══ TEXTO

Diz-se que quem conta um conto acrescenta um ponto. O conto do 25 de abril não é diferente. Há inúmeras formas de contar a mesma história, e em cada versão, mudam os vilões, mudam os bons e os maus, muda o final, muda a moral. Haverá um dia em que ninguém terá vivido o 25 de abril. Eu já não o vivi, estive longe de o viver. Como serão os 100 anos do 25 de abril? As memórias já não serão as memórias dos que o viveram, mas dos que ouviram a história. Será que a história ainda será contada (da mesma forma)? O que estará escrito nos manuais de História?

A saudade é quase um símbolo universal da cultura portuguesa. Somos um povo saudosista, os que acreditam no Quinto Império, que esperam por D. Sebastião, que sonham acordados com o que já não volta, mas dormimos sobre o futuro, apagamo-lo como se apagam as noites em que não sonhamos: retidas no esquecimento.

════
══ DADOS PARA ANÁLISE

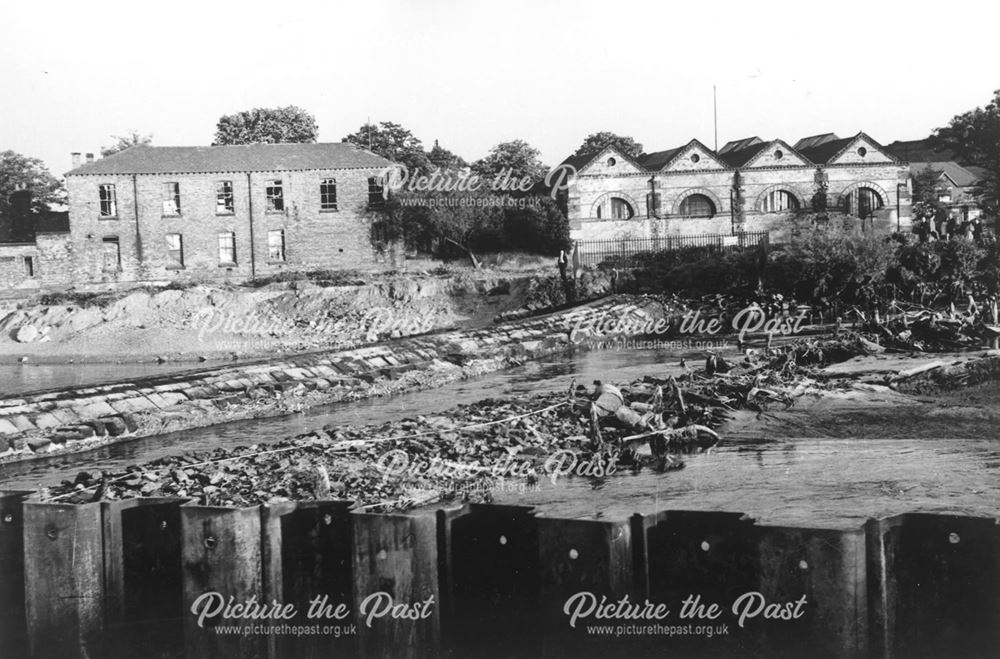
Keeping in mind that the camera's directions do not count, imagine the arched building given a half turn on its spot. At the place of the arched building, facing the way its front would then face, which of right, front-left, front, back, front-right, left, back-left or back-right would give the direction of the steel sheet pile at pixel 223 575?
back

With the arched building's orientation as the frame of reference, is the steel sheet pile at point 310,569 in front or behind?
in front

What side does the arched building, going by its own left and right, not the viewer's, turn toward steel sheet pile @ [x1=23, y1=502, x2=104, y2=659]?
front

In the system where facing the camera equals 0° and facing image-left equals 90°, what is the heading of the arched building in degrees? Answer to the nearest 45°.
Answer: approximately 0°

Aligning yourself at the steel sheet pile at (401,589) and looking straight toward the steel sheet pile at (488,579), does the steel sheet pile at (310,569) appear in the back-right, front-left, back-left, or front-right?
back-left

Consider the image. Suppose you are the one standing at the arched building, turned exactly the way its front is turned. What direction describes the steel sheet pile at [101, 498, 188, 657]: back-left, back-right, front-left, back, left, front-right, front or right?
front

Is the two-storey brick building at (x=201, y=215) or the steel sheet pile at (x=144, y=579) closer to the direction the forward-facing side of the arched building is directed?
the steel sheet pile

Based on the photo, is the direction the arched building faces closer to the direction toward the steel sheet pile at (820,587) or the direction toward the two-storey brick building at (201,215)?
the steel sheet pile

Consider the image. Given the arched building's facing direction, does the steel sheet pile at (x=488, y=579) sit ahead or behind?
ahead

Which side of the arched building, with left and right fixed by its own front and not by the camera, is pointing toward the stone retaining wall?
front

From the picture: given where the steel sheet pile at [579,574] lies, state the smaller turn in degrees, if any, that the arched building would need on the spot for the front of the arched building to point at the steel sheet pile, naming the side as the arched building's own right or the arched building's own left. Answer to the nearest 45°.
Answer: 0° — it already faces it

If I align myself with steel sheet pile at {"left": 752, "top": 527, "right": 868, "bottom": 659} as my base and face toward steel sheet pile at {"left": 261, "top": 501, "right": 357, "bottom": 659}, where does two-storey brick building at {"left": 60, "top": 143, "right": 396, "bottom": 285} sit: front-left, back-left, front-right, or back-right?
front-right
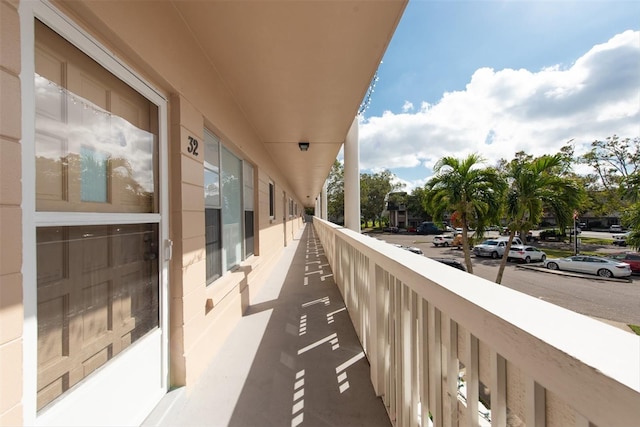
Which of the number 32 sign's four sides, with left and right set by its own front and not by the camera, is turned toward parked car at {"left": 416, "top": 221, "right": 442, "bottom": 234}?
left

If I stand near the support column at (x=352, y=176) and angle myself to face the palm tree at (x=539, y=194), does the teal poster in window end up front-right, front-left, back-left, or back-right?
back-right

════

- INSTRUÇÕES:
a: Traduza para o inglês esta frase do texto sobre o 25 de Abril: "Haverá um dia em que ninguém terá vivido o 25 de abril."
b: Continue o texto sobre o 25 de Abril, escrevendo a parte que vem depois da última frase apresentada.
A listagem não é usada aqui.

- RESPOSTAS DO EXERCÍCIO:
a: There will be a day when no one will have lived through April 25.

b:
O ano de 2024 é uma aparência, a liberdade que desce à rua é, talvez, das mais complexas de sempre. Nunca tivemos na mão tanta liberdade e tanta escolha, um privilégio inegável, sem dúvida. No entanto, parece que nunca foi tão fácil tirar a liberdade a alguém. O que dizemos e fazemos fica manchado por um lápis cuja cor ainda não conhecemos. Já não temos a PVDE, mas temos a prisão do politicamente correcto, “os polícias pela verdade”, “a cultura de cancelamento”. Mas qual verdade e que cancelamento? É evidente que não podemos comparar uma polícia do Estado, com métodos de tortura, à “polícia do politicamente correcto”. Mas que ambições são as nossas se apenas queremos impedir o regresso do impensável, mas não lutamos pelo progresso do desejável?

Quando se fala de Estado Novo fala-se de um regime autoritário, fascista, antidemocrático, entre outras coisas. Em 2024, usam-se estas palavras como quem usa peças de roupa. Não se medem as palavras, mede-se o mediatismo. Mas será que ainda se mede a roupa?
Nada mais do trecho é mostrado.